Andrew is a partner in Titanium Capital Management, a hedge fund, and in Newhert Ltd. which has been developing advanced financial solutions for 4 years. He has been applying Python in finance for many years. Andrew was Global Head of Equity Proprietary Trading for Commerzbank (1997-2000), and has worked at Goldman Sachs and Deutsche Morgan Grenfell. He studied Maths at Oxford, after a publishing book on machine code programming and various computer games while in school in the mid 1980s

Phil Thompson

Phil Thompson of Riverbank Computing has been maintaining the PyQT package for several years. His company, Riverbank Computing, provides Linux and C++ related services.

Detlef Vollmann

Detlef Vollmann has a background of 20 years in software engineering and more than 15 years with object technology. He is an active member of the C++ standardization committee and one of the authors of the C++ performance report.

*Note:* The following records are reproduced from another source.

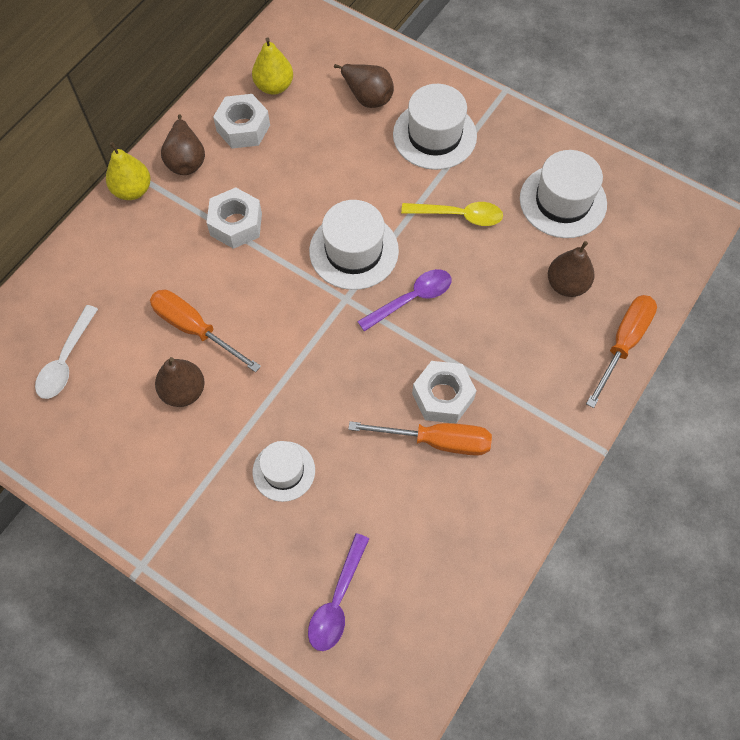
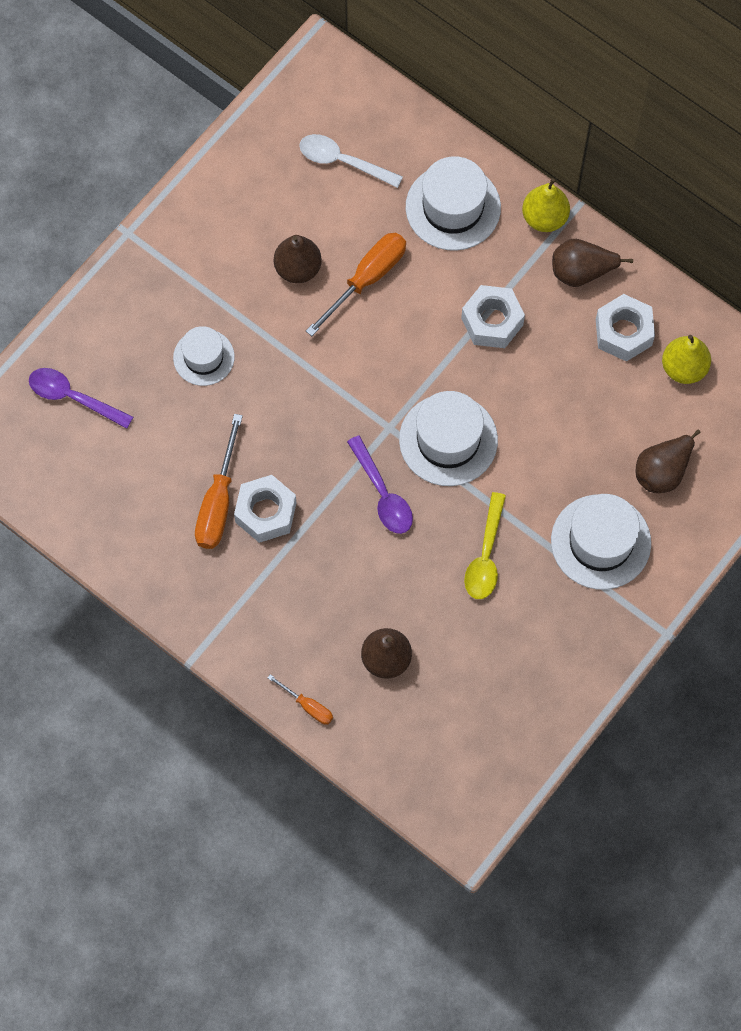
camera: 95 degrees right, 5 degrees up
white hat [520,150,607,238] -> white hat moved to [406,156,501,251]
orange screwdriver [586,295,657,408] -> orange screwdriver [268,674,333,725], size x0.53

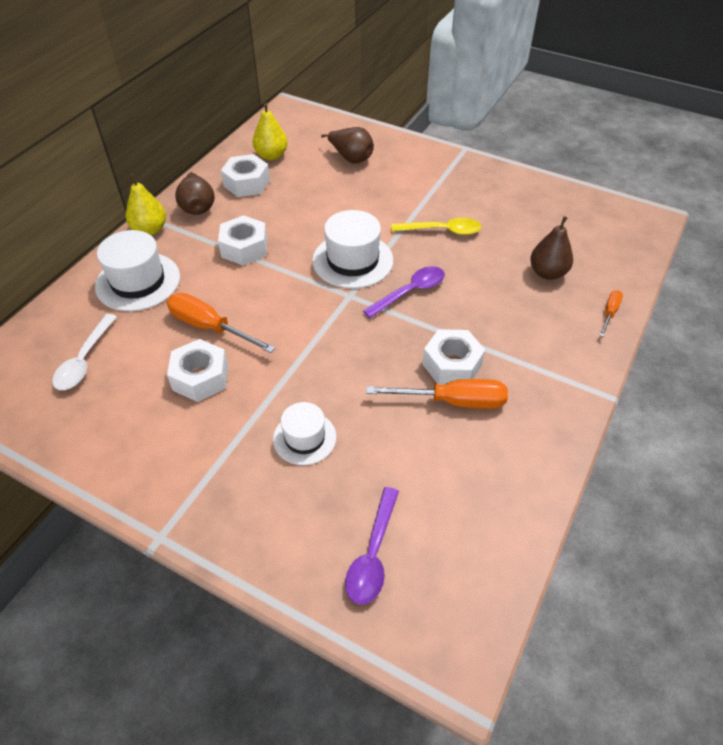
camera: 100 degrees left, 20 degrees down
brown pear [274,235,322,283] -> white nut [167,339,228,402]
white hat [551,494,651,590] -> none

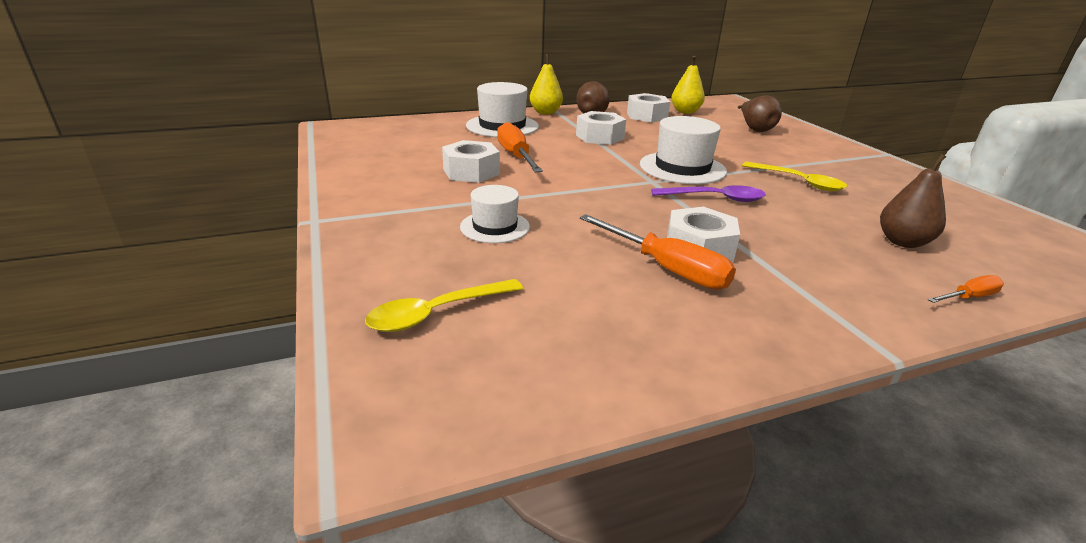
camera: 40 degrees right, 20 degrees down
white spoon [52,314,117,390] -> none
purple spoon [345,487,399,605] -> yellow spoon [365,279,523,332]

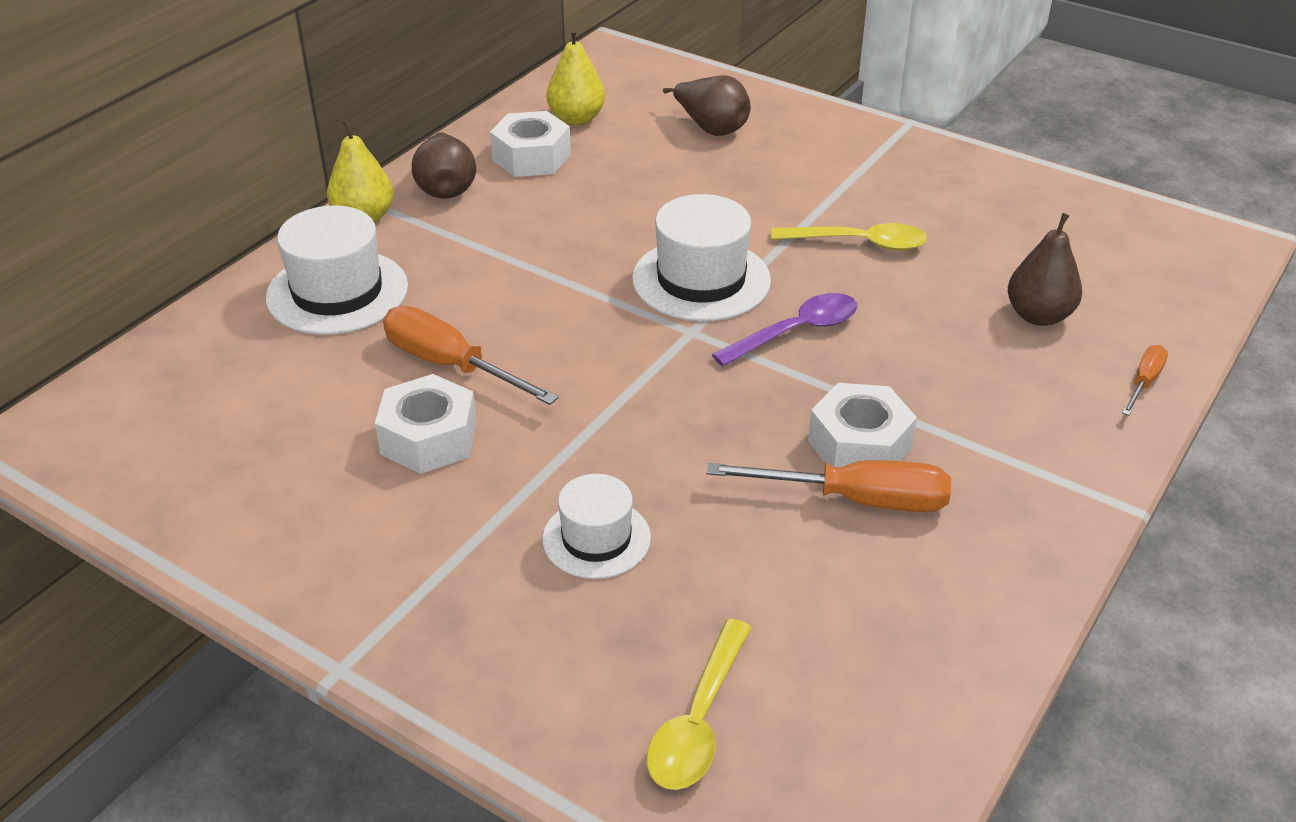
camera: 35 degrees left, 10 degrees up
white nut [576,111,626,145] -> none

He designs and implements embedded systems with and without Linux since 1990.

As an independent consultant he supports several Swiss companies with the design of embedded and non-embedded object-oriented systems.

Since 1991, he has authored and taught seminars, tutorials and short presentations about C++, object-oriented technologies, software architecture, embedded design and distributed computing for major Swiss companies and at international conferences.

Chris Withers

Chris Withers has been one of the UK's leading Zope consultants over the last few years. Until September 2003 he worked for New Information Paradigms, before founding his own consultancy Simplistix. Chris is an active contributor to the Zope community and an authority on Unit Testing and Extreme Programming.

Russel Winder

I used to be a Theoretical Physicist but after getting my PhD in 1980, I recovered. My path into the real world was by becoming a UNIX systems programmer and I have been fascinated by operating systems ever since which I guess could be classified as an illness. However, academia, in the form of UCL Computer Science Department, pulled me back in, mostly so I could research into programming and programming languages with emphasis on object orientation, concurrency, parallelism and human factors. I spent some fun time teaching programming and software engineering, researching and climbing the academic ladder.

I seemed to be headed towards a cushy life until retirement when an old friend approached me and said "Oi, you, why don't you take this really serious challenge" which led me leaving academia, becoming Chief Technology Officer at OneEighty Software Ltd and bringing the ORIGIN technology into the world. Unfortunately, one of the funders of the company got cold feet (or got nobbled by our competitors) and pulled the financial plug so the company went into liquidation.

I am now an independent consultant and technical author. Wiley's seem to have confidence in me as an author as they have published:

  • Developing C++ Software (two editions, 1991 & 1993)
  • Developing Java Software (with Graham Roberts: two editions, 1998 & 2000)

and will soon publish:

  • Developing Java Software, third edition (with Graham Roberts, 2006)
  • Developing Java Software Part 2 (with Graham Roberts, 2006)

I am also writing books for Thompson Learning and O'Reilly.

Simon Willison

Simon Willison is one of Django's principal developers.

Thomas Witt

Being a mechanical engineer by training Thomas Witt has spent most of his professional work life designing and writing software for the railway industry. In 2004 he joint Zephyr Associates, Inc. as a senior software engineer where he is writing investment management software using C++.

Thomas has been a regular attendee at C++ standards committee meetings since 2002 and is currently representing Zephyr Associates. He is an active member of the Boost community and coauthor of the Boost Iterator Library.